Zero-Hour Phishing Attack on Google’s App Engine Targeting Office 365 Users Pushes Holiday Spike Above 100%

As we write this post, SlashNext Threat Labs is witnessing an active attack on Google’s App Engine service via Appspot.com designed to steal Office 365 user credentials. The subpages are indistinguishable from an authentic log in, and because the phish is hosted on Google Cloud Platform, it cannot be blacklisted. In its first 36 hours, the attacker has created 20,000 subpages, a threat too fast for human forensics to stop.

It has yet to be detected by any other threat detection service; all of which believe nothing is wrong. Over 70 anti-phishing services show Google App Engine remains “clean.”

With the average cost of a breach in 2020 totaling $2.8 million, phishing has become a very real concern. By mid-2020, SlashNext Threat Labs saw the number of daily phishing threats top the 25,000 a day mark, a 30% increase over 2019 figures. By early December, that number had grown to 35,000/day. The latest attack on Google has pushed that figure above 50,000/day.

Throughout 2020, we’ve seen a litany of high-profile phishing attacks that have created real damage. These included the Marriott International data breach that affected 5.2 million customers in April. In July, the Twitter spear-phishing attacks compromising several notable accounts, including Elon Musk, President Obama, and Bill Gates. Another spear-phishing attack began in September, targeting the World Health Organization’s initiative for distributing COVID-19 vaccines to developing countries. Then there was a Home Depot credential-stealing campaign that exposed hundreds of Canadian customers’ private order confirmations, including partial credit card information.

What makes this problem more urgent is that 10% of employees and consumers clicked on a phishing attack in December, a number that has spiked to 40% during the past 36 hours, according to data SlashNext Threat Labs has compiled across more than 100 large and mid-sized enterprises. And yet, it only takes one person to compromise the network.

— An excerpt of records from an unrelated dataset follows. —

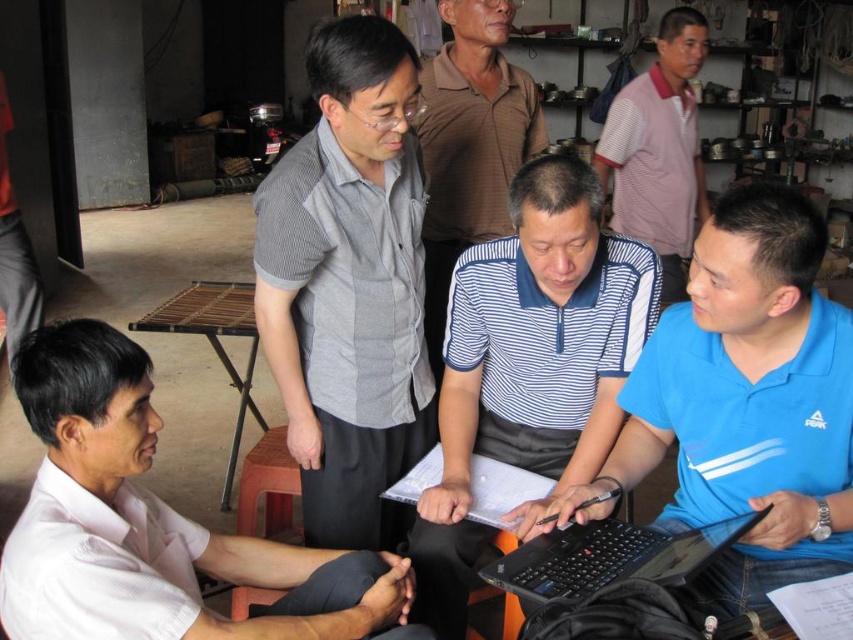
You are a photographer trying to capture a photo of the gray striped shirt at upper center and the black matte laptop at lower center. Which object should you focus on first if you want to ensure both are in focus without moving the camera?

The gray striped shirt at upper center is much taller than the black matte laptop at lower center, so you should focus on the gray striped shirt at upper center first to ensure both are in focus.

You are a person who needs to reach the black matte laptop at lower center from where you are standing near the gray striped shirt at upper center. The workspace has limited space. Can you comfortably reach the laptop without moving your position?

The distance between the gray striped shirt at upper center and the black matte laptop at lower center is 24.86 inches. Since this distance is within typical comfortable reaching range for most adults, you can likely reach the laptop without moving your position.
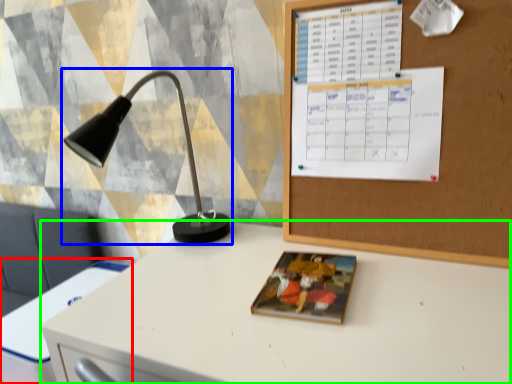
Question: Which is farther away from computer desk (highlighted by a red box)? lamp (highlighted by a blue box) or desk (highlighted by a green box)?

Choices:
 (A) lamp
 (B) desk

Answer: (A)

Phishing has emerged as the most effective and far-ranging tool used to perpetrate cybersecurity breaches. A phishing attack could very well be a guaranteed way to breach an organization regardless of how sophisticated its cyber defenses are thanks to the human element involved.

Mission impossible
These well-reported incidents illustrate not only the ease at which phishing can be done but how it has become virtually impossible to discern between what is a real site and one that has been spoofed. Threat actors are using the same sophisticated technologies that companies use to defend themselves. These include artificial intelligence (AI), machine learning, real-time data analysis; the list goes on.

The shift to remote working, learning and playing, and the convergence of our work and personal lives on the same device thanks to the COVID-19 pandemic are major contributors to the explosion of phishing in 2020. But it remains a global problem.

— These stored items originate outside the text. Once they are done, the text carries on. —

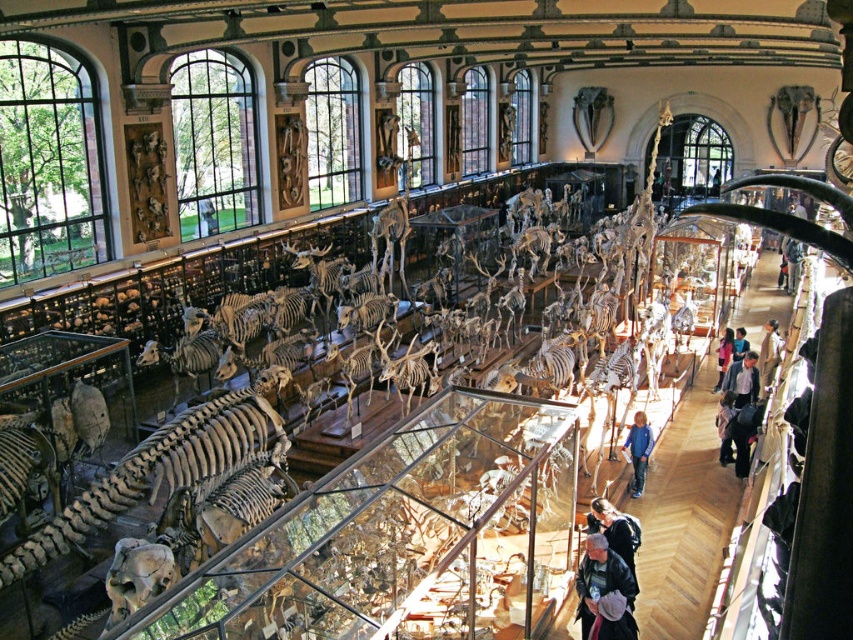
You are a visitor in this museum and you see the blue denim jeans at center and the light brown leather jacket at right. Which one is closer to the floor?

The blue denim jeans at center is located below the light brown leather jacket at right, meaning it is closer to the floor than the jacket.

You are a visitor standing in the museum and see the blue denim jeans at center and the light brown leather jacket at right. Which item is nearer to you?

The blue denim jeans at center is closer to the viewer than the light brown leather jacket at right.

You are standing in the museum and want to place a new exhibit case for a small artifact. The case requires a clear space of 1 meter by 1 meter. Given the light brown leather jacket at right is located at point 0.553, 0.903, can you determine if there is sufficient space near it to place the exhibit case?

The light brown leather jacket at right is located at point (x=769, y=353). However, without knowing the dimensions of the room or the distance between objects, it is impossible to determine if there is enough space to place the exhibit case near it.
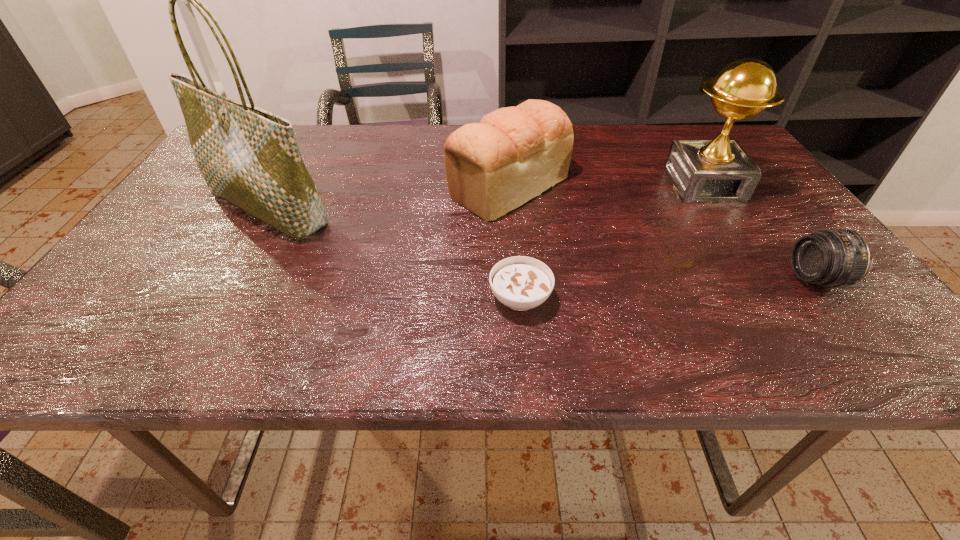
This screenshot has width=960, height=540. Find the location of `the tallest object`. the tallest object is located at coordinates (249, 157).

Find the location of `shopping bag`. shopping bag is located at coordinates (249, 157).

Identify the location of the second tallest object. The image size is (960, 540). (718, 170).

The image size is (960, 540). I want to click on the third shortest object, so click(x=513, y=154).

Image resolution: width=960 pixels, height=540 pixels. I want to click on telephoto lens, so click(837, 257).

In order to click on the shortest object in this screenshot , I will do `click(521, 283)`.

Where is `vacant space located 0.070m on the right of the shopping bag`? vacant space located 0.070m on the right of the shopping bag is located at coordinates (370, 208).

Image resolution: width=960 pixels, height=540 pixels. What are the coordinates of `vacant space located 0.070m on the front-facing side of the award` in the screenshot? It's located at pos(728,222).

Identify the location of free region located on the back of the third tallest object. (506, 144).

Identify the location of blank area located at the front element of the telephoto lens. The width and height of the screenshot is (960, 540). (742, 279).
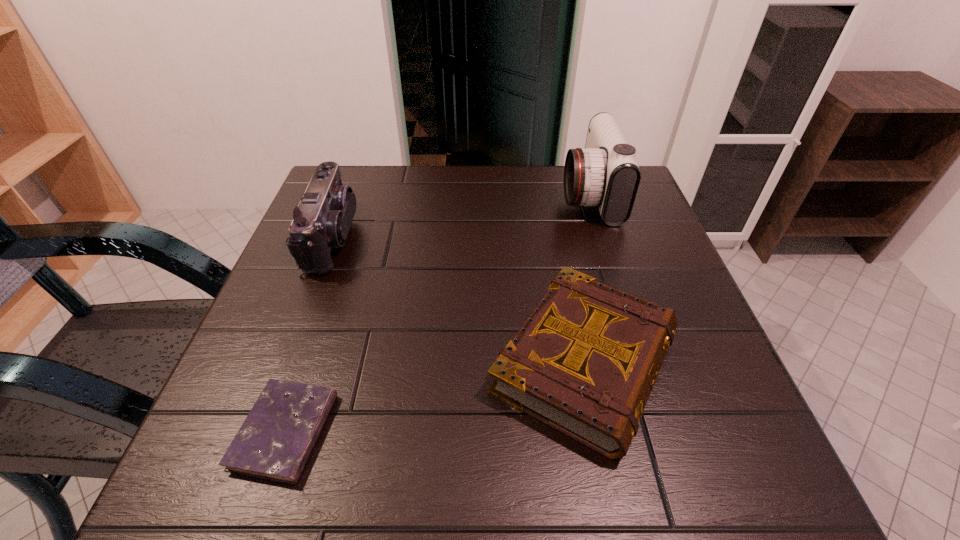
Image resolution: width=960 pixels, height=540 pixels. I want to click on vacant space that satisfies the following two spatial constraints: 1. on the front-facing side of the hardback book; 2. on the right side of the shorter camcorder, so [284, 362].

Identify the location of vacant space that satisfies the following two spatial constraints: 1. on the front-facing side of the hardback book; 2. on the right side of the second tallest object. (284, 362).

Find the location of a particular element. The width and height of the screenshot is (960, 540). blank space that satisfies the following two spatial constraints: 1. on the back side of the diary; 2. on the front-facing side of the second tallest object is located at coordinates (350, 237).

This screenshot has height=540, width=960. Find the location of `vacant space that satisfies the following two spatial constraints: 1. on the front-facing side of the left camcorder; 2. on the right side of the third tallest object`. vacant space that satisfies the following two spatial constraints: 1. on the front-facing side of the left camcorder; 2. on the right side of the third tallest object is located at coordinates (284, 362).

You are a GUI agent. You are given a task and a screenshot of the screen. Output one action in this format:
    pyautogui.click(x=<x>, y=<y>)
    Task: Click on the vacant space that satisfies the following two spatial constraints: 1. on the surface of the tallest object; 2. on the front side of the shortest object
    
    Given the screenshot: What is the action you would take?
    pyautogui.click(x=663, y=431)

Where is `blank area in the image that satisfies the following two spatial constraints: 1. on the front-facing side of the left camcorder; 2. on the left side of the hardback book`? blank area in the image that satisfies the following two spatial constraints: 1. on the front-facing side of the left camcorder; 2. on the left side of the hardback book is located at coordinates (284, 362).

Where is `free location that satisfies the following two spatial constraints: 1. on the front-facing side of the third shortest object; 2. on the right side of the diary`? The height and width of the screenshot is (540, 960). free location that satisfies the following two spatial constraints: 1. on the front-facing side of the third shortest object; 2. on the right side of the diary is located at coordinates (258, 431).

Where is `free space that satisfies the following two spatial constraints: 1. on the front-facing side of the diary; 2. on the left side of the second tallest object`? free space that satisfies the following two spatial constraints: 1. on the front-facing side of the diary; 2. on the left side of the second tallest object is located at coordinates (258, 431).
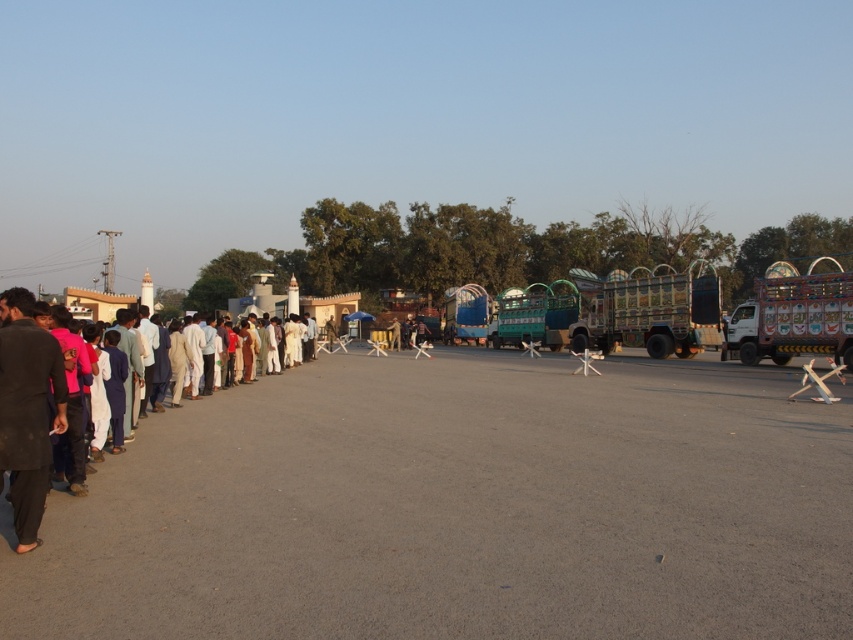
You are a photographer trying to capture a person wearing both dark brown fabric shirt at left and dark brown fabric pants at left in a single frame. Considering their positions, will the shirt and pants appear thinner in the photo?

The dark brown fabric shirt at left is thinner than the dark brown fabric pants at left, so in the photo, the shirt will appear thinner than the pants.

You are standing at the point closer to the camera between the two points, point (10, 332) and point (12, 365). Which point are you standing at?

You are standing at point (10, 332) because it is further to the camera than point (12, 365).

You are a photographer trying to capture a person wearing dark brown fabric shirt at left and dark brown fabric pants at left. From which side of the pants should you position yourself to ensure the shirt is fully visible in the frame?

The dark brown fabric shirt at left is positioned on the right side of dark brown fabric pants at left, so positioning yourself to the right of the pants will allow the shirt to be fully visible.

Cybercriminals are using fake login scams, scareware tactics, fraudulent ads, and rogue software downloads as attack payloads. They are attacking in and outside of email using SMS/iMessage, social networks, new collaboration, videoconferencing, and gaming services, significantly affecting the brands and reputations of businesses, consumers, and service providers alike.

Unsurprisingly, people have been distracted due to the events of the past year. This will likely not change until at least the Fall of 2021, when things might begin returning to normal.

Underestimating the problem
And yet, many organizations still do not think phishing is their biggest concern. Some might not even be using the latest tools to defend themselves against next-generation phishing technology.

For our part, SlashNext has developed AI-driven phishing 2.0 protection that is superior to traditional tactics like domain reputation, URL inspection, and human forensics. This AI phishing detection cloud with patented SEER technology has the industry’s largest phishing database, delivering 99.07% accuracy and one-in-one million false positives.

SlashNext inspects billions of internet transactions and millions of suspicious URLs daily using virtual browsers to detect zero-hour phishing attacks across all communication channels 30 days before they live. When phishing campaigns are launched, including the active attack on Google, which ultimately attacks Office 365 users, threats are already blocked, and users are protected immediately.

The digital frontier has become the Wild West, and solutions like SlashNext form part of humanity’s last hope to survive the scourge of phishing.